Patrick stepped tentatively into the barn. The familiar smell of horse manure and hay hung in the air. It was dark, especially coming in from the bright morning sun. Still, Patrick could see the rafters and the loft stocked with bales of hay. An occasional creaking came from above his head, and Patrick grew nervous at the thought of the old roof collapsing. A pitchfork and wheelbarrow leaned against another stack of straw bales at the end of the barn. The wooden walls and beams were rough and unfinished. The ancient barn was hardly the neatly painted stable at Harvard, but at least the smell was the same, and it reassured him.
Two bright blue eyes watched him from a small crack between the straw bales at the end of the barn.
There was a tack room immediately to his left. The three saddles inside were well-oiled, but worn. An assortment of bridles and halters hung from pegs on the walls, and several brushes and curry combs rested on a shelf.

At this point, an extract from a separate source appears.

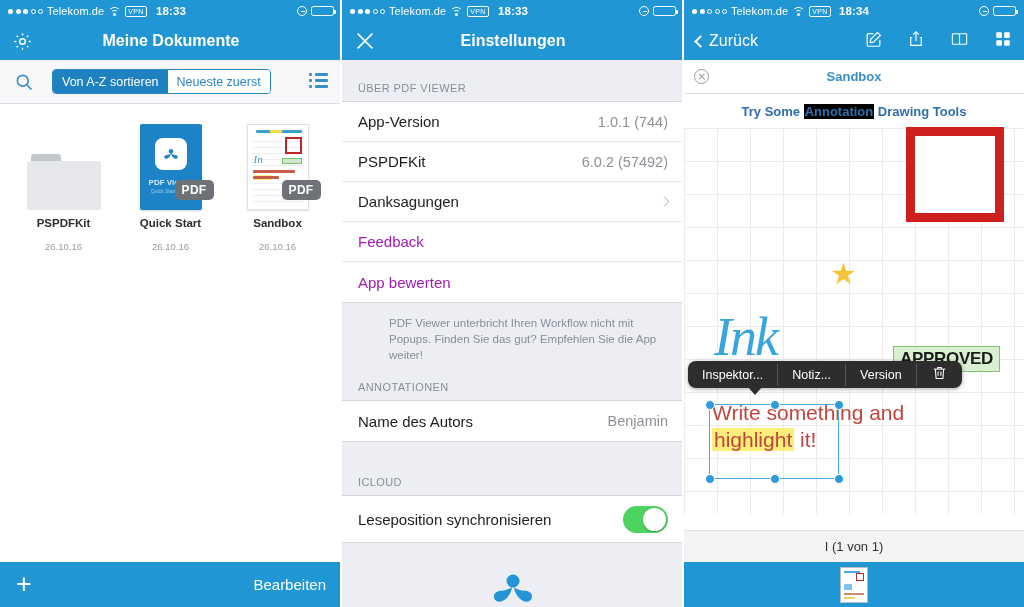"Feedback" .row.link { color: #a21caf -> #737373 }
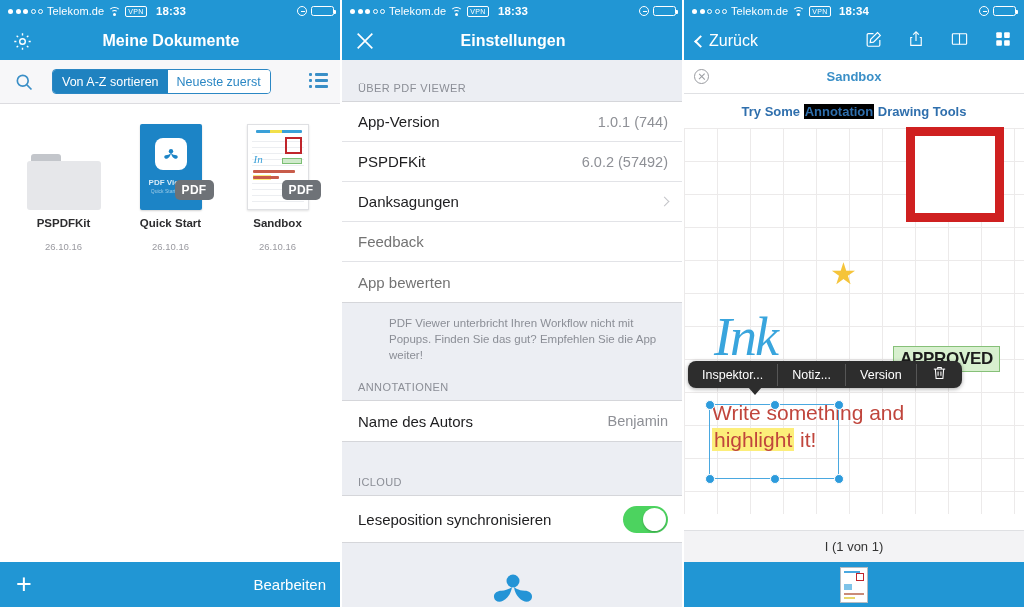"Write something and" div.redtext { html: <div> <span>Write something and</span><br> <span>highlight</span><span> it!</span> </div> -> none }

Across from the tack room was a large area filled with bags of feed and bales of hay. A large Mason jar containing sugar cubes was nestled on top of an open bag of oats. Patrick unscrewed the lid and shook a few cubes into his hand.
The stalls at the front of the barn were empty, but he could see several horses in stalls toward the rear of the barn. As he walked down the aisle, he heard a low nicker. A horse in a stall immediately to his left pushed its head over the door of a stall, perked up its ears, and snorted. The horse was young,
maybe about three
, Patrick thought, but its build already evidenced pure bloodlines. He walked closer. The horse tossed its forelock out of its eyes and eagerly accepted the sugar cubes. It was a blood-bay with fine, straight legs and deep shoulders. Its rich, red coat blended gradually into black legs and contrasted sharply with a thick black mane and tail. The horse nuzzled Patrick’s hand for more sugar, and, finding none, snorted again and struck its front hoof against the stall door. “You’re a feisty one,” Patrick said, and rubbed the colt’s forehead. He smiled grudgingly to himself. The old barn certainly belied the value of this inhabitant.